Pimentel asserted that by consulting with Nicaraguan religious leaders, Nicaragua had violated its own constitution as “an independent, free, sovereign, unitary, and indivisible State,” that “does not have an official religion.” Written on behalf of the entire CEDAW committee, the letter said, “We call upon the Honorable Nicaraguan deputies to postpone the current discussion of the Penal Code and adopt a consultation process to allow for decisions to be based on the defense of the Secular State.”
Pimentel, a Brazilian jurist and coordinator for the Latin American pro-abortion lobby, CLADEM, is a professor at the Pontifical Catholic University in Sao Paulo, Brazil. Her CEDAW job has just been extended two years. Her letter asserts that “the right to a therapeutic abortion is inherent in human rights, like the right to life and the right to health…protected by international treaties and conventions signed by Nicaragua.” In fact, abortion is not mentioned in any international treaty. When it was mentioned in a non-binding resolution, Nicaragua and other nations made reservations excluding any right to abortion.

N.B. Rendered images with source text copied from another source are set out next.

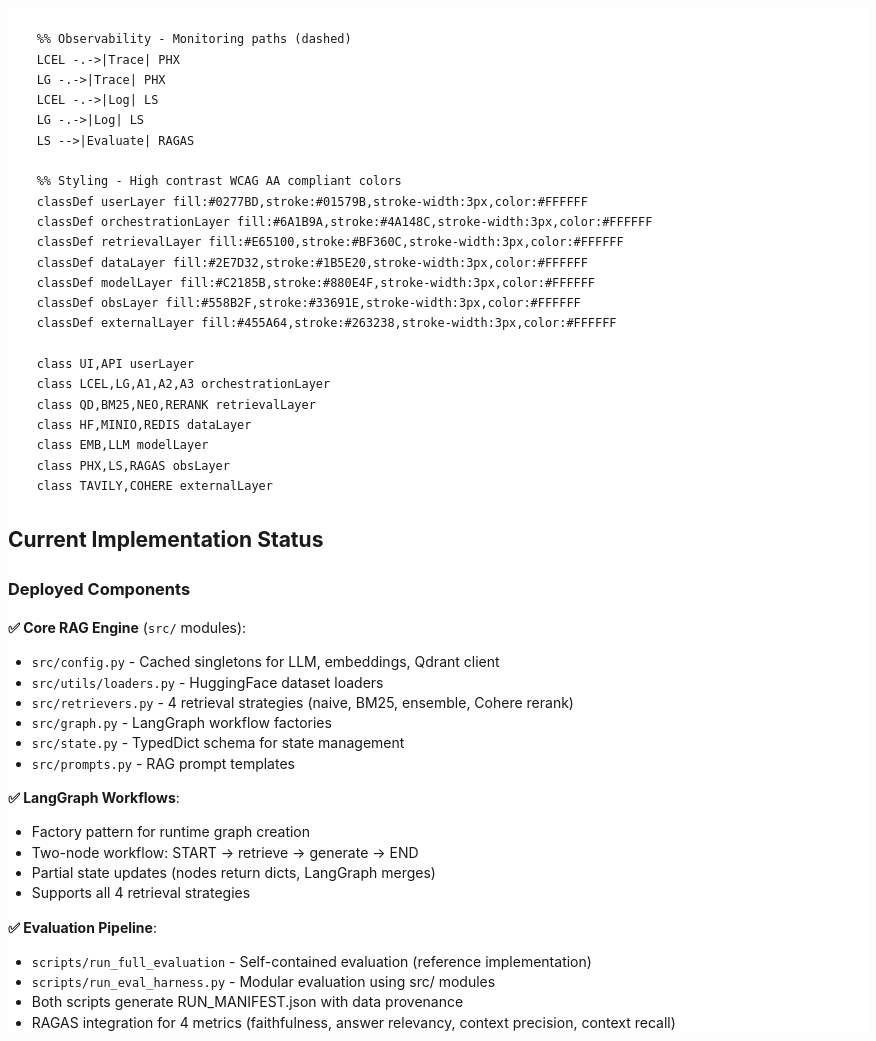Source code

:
 ```mermaid

    %% Observability - Monitoring paths (dashed)
    LCEL -.->|Trace| PHX
    LG -.->|Trace| PHX
    LCEL -.->|Log| LS
    LG -.->|Log| LS
    LS -->|Evaluate| RAGAS

    %% Styling - High contrast WCAG AA compliant colors
    classDef userLayer fill:#0277BD,stroke:#01579B,stroke-width:3px,color:#FFFFFF
    classDef orchestrationLayer fill:#6A1B9A,stroke:#4A148C,stroke-width:3px,color:#FFFFFF
    classDef retrievalLayer fill:#E65100,stroke:#BF360C,stroke-width:3px,color:#FFFFFF
    classDef dataLayer fill:#2E7D32,stroke:#1B5E20,stroke-width:3px,color:#FFFFFF
    classDef modelLayer fill:#C2185B,stroke:#880E4F,stroke-width:3px,color:#FFFFFF
    classDef obsLayer fill:#558B2F,stroke:#33691E,stroke-width:3px,color:#FFFFFF
    classDef externalLayer fill:#455A64,stroke:#263238,stroke-width:3px,color:#FFFFFF

    class UI,API userLayer
    class LCEL,LG,A1,A2,A3 orchestrationLayer
    class QD,BM25,NEO,RERANK retrievalLayer
    class HF,MINIO,REDIS dataLayer
    class EMB,LLM modelLayer
    class PHX,LS,RAGAS obsLayer
    class TAVILY,COHERE externalLayer
```

## Current Implementation Status

### Deployed Components

**✅ Core RAG Engine** (`src/` modules):
- `src/config.py` - Cached singletons for LLM, embeddings, Qdrant client
- `src/utils/loaders.py` - HuggingFace dataset loaders
- `src/retrievers.py` - 4 retrieval strategies (naive, BM25, ensemble, Cohere rerank)
- `src/graph.py` - LangGraph workflow factories
- `src/state.py` - TypedDict schema for state management
- `src/prompts.py` - RAG prompt templates

**✅ LangGraph Workflows**:
- Factory pattern for runtime graph creation
- Two-node workflow: START → retrieve → generate → END
- Partial state updates (nodes return dicts, LangGraph merges)
- Supports all 4 retrieval strategies

**✅ Evaluation Pipeline**:
- `scripts/run_full_evaluation` - Self-contained evaluation (reference implementation)
- `scripts/run_eval_harness.py` - Modular evaluation using src/ modules
- Both scripts generate RUN_MANIFEST.json with data provenance
- RAGAS integration for 4 metrics (faithfulness, answer relevancy, context precision, context recall)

Critics argue that CEDAW has displayed only selective concern for women. During its last periodic review of Nicaragua in 2001, CEDAW expressed concern about the custom of “sexual abuse of young girls by older men.” But Wendy Wright, president of Concerned Women for America, said that CEDAW’s intervention last week “contrasts sharply with their utter silence about a widely known case of child sexual abuse by a powerful politician.” Wright said their failure to help seek justice for Zoilamerica Narvaez, who maintains that her stepfather, Sandinista leader and national legislator Daniel Ortega, abused her from the time she was 11 years old, “shows that CEDAW would rather use its influence to push abortion and criticize religion than to help women.” One CEDAW committee member told the Friday Fax that the committee never addressed the case.
Although Narvaez won her case in the Inter-American Court of Human Rights, Nicaragua has failed to give her remedy. Alejandro Bendana, Nicaragua’s UN ambassador during the Ortega dictatorship in the 1980s, says that the Nicaraguan courts' ignoring the Narvaez case is, “probably the most convincing evidence of Ortega’s lock on the party, including its women’s movement.” Wright also addressed feminist reluctance to criticize Ortega, asking, “Have they ignored Zoilamerica’s case because it accuses a dictator with whom radical feminists are ideologically aligned?” Ortega may soon lead the government that is supposed to give Narvaez remedy. The former dictator is ahead in the presidential polls. The vote is on Sunday.